1. Gain experience in the way sales teams cut deals

Before moving to the energy sector, Wilkins spent time in senior roles with vendors, such as SeeBeyond and Sun Microsystems. He moved to First Utility in 2008 and has relished working on the other side of the fence.

"Most suppliers have one-year roadmaps and three-year roadmaps at most for their products," he says. "What you see realised in terms of benefits from a business point-of-view can be pretty limited."

Wilkins says moving to the end user side was exciting because it allowed him to see something new. Yet he also recognises his experiences on the supplier side have helped create a competitive advantage, particularly in terms of how the firm uses IT.

"I feel like I'm much more savvy in regards to what vendors want," says Wilkins. "When I speak with suppliers, I can quickly work out who's the pre-sales guy, who's the sales guy and what each person can contribute. Commercially, that's been an advantage. It helps me to establish when's the right time to do a deal."

2. Know how to distinguish the wheat from the chaff

Wilkins says his department does very few speculative meetings with vendors. Like other CIOs, he gets inundated with requests for meetings. Most of the conversations his IT team sets up take place when there is a genuine interest in the product or service. And these chats can be crucial.

"Innovation happens everywhere, not just within your own organisation and there's a lot of really cool things being developed out there," says Wilkins. "We try to learn from vendors, without having them try to impose their products on our world."

But he adds: "Not all vendors are very good at articulating, or knowing how to attach, their value to your business. Some are not willing to stop talking and start listening."

3. Make novel use of the cloud to increase your service options

Wilkins says First Utility is a big user of the cloud. The firm's inter-company collaboration is completed through Google Apps. Amazon hosts First Utility's online digital platforms and Salesforce runs the company's customer relationship management systems.

Most interestingly, perhaps, the firms does not own a data centre. Unlike other firms that might buy and run installations, First Utility rents rack space that can be scaled-up as required.

"I cannot get rid of data centre requirements entirely but there are not limits to what I would think of hosting in the cloud," he says. "There are techniques you can use to make sure that going on-demand is safe, such as not storing sensitive data."

First Utility uses a secure third party gateway to store and process credit card transactions. The firm does not store customer information, which means Wilkins can avoid a large amount of auditing costs and increase his service provision options.

"As we're not carrying really sensitive data, I can be a lot more flexible when it comes to moving between different hosting platforms and getting the best possible return for the business," he says.

4. Let third parties take the strain so you can focus on experience

Wilkins has a theory of IT leadership: "You can't be great at everything," he says. "That's true of the individual and the collective technology department.
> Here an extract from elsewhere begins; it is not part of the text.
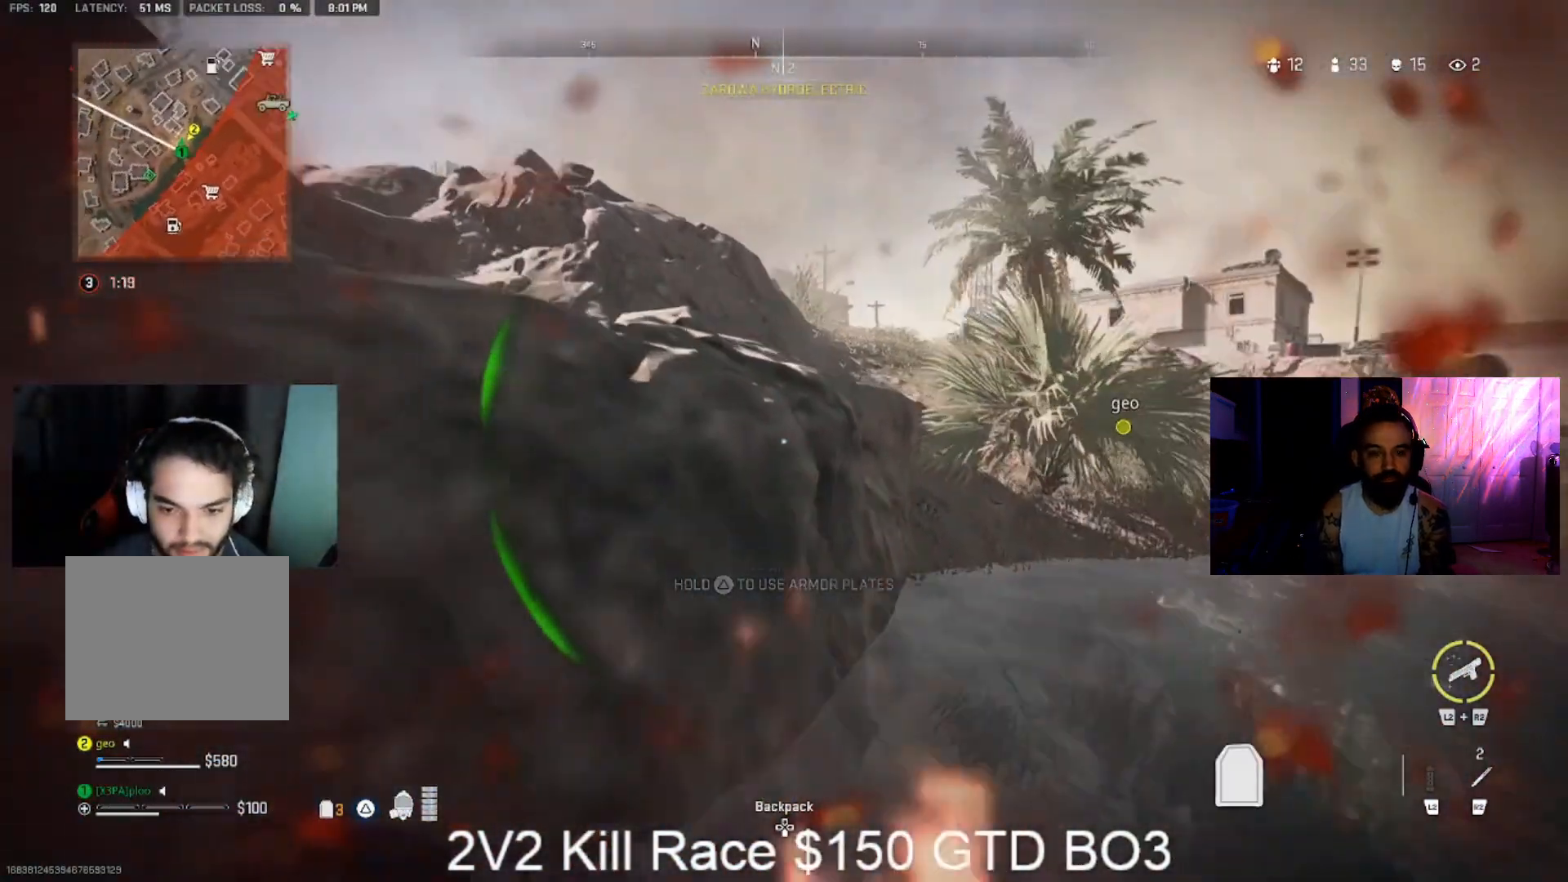
{"dt_ms": 1000, "buttons": ["TRIANGLE"], "left_stick": "center", "right_stick": "center", "events": [[133, "left_stick", "center"], [133, "right_stick", "right"], [200, "right_stick", "center"], [367, "left_stick", "down-left"], [400, "right_stick", "right"], [500, "left_stick", "center"], [600, "right_stick", "center"], [633, "left_stick", "down-left"], [733, "left_stick", "center"]]}
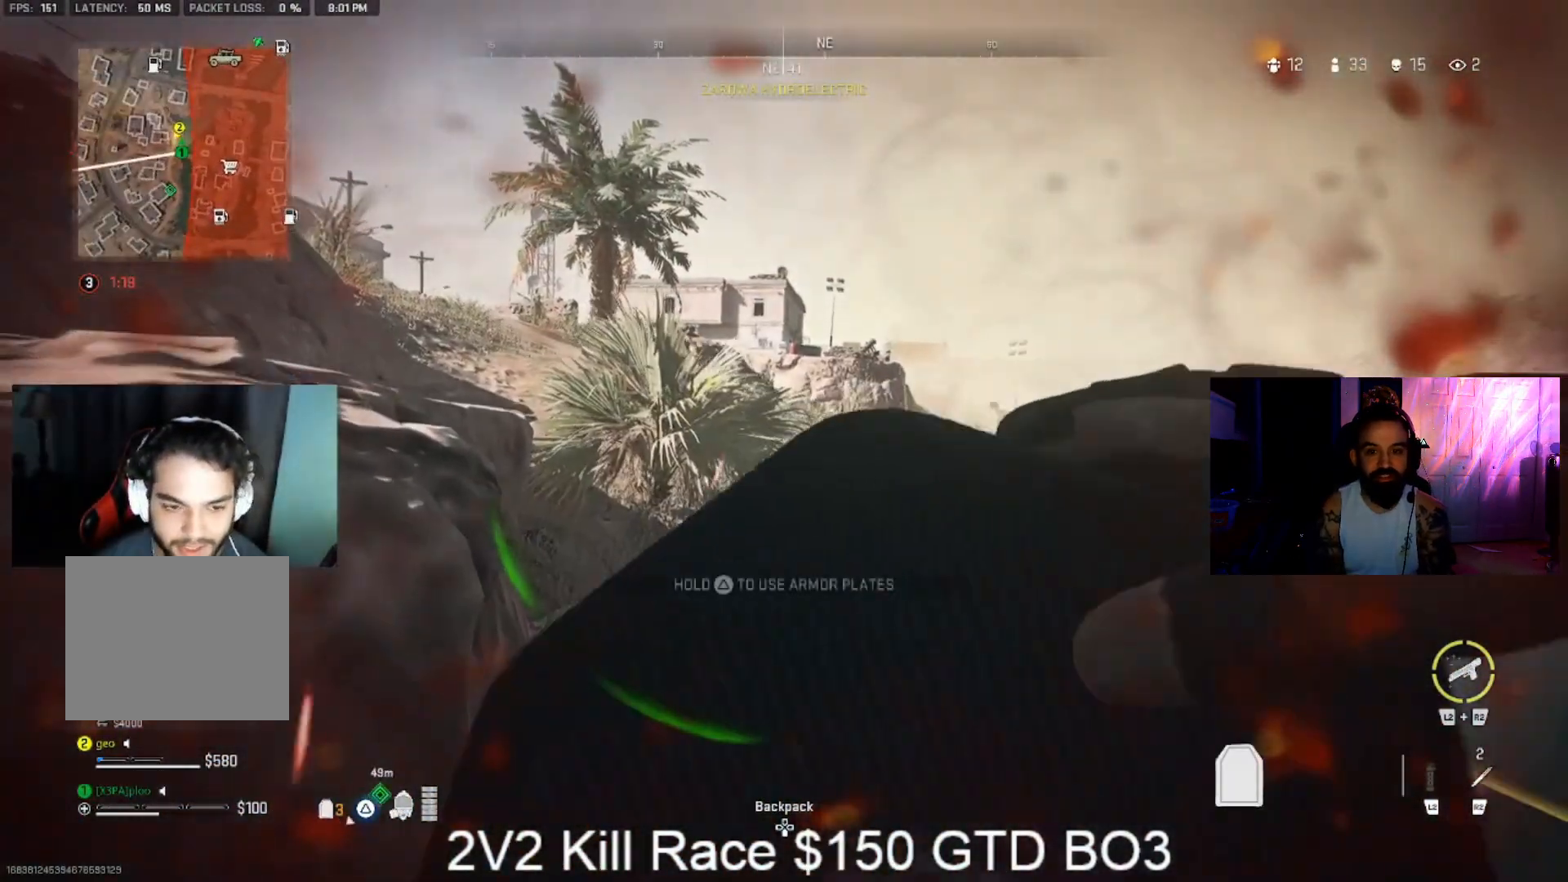
{"dt_ms": 500, "buttons": ["TRIANGLE"], "left_stick": "center", "right_stick": "center", "events": []}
You can only have a set of skills that extends so far."

As a CIO, says Wilkins, you get to choose where you focus your efforts. One approach is to be a highly run-oriented IT leader that owns the data centre, manages a generator and security, and who tries to create the absolute lowest cost of operation or the most robust level of service delivery. Wilkins takes a different approach, calling on vendors whenever possible.

"We've chosen to use trusted partners in those areas," he says. "I'm willing to pay a premium to a third party so that I don't have to worry about the mechanism of providing a data centre. The third party then gives me hassle-free scalability, where I can go to a console and just push a few buttons if we need to increase the amount of infrastructure we need."

Wilkins says the approach creates space for the IT team to go and focus on the areas that are more important to business stakeholders, such as consumerisation, engagement and experience. "Rather than worry about operational issues, I'd rather focus on how we can improve customer stickiness through the creation of a great digital proposition," he says.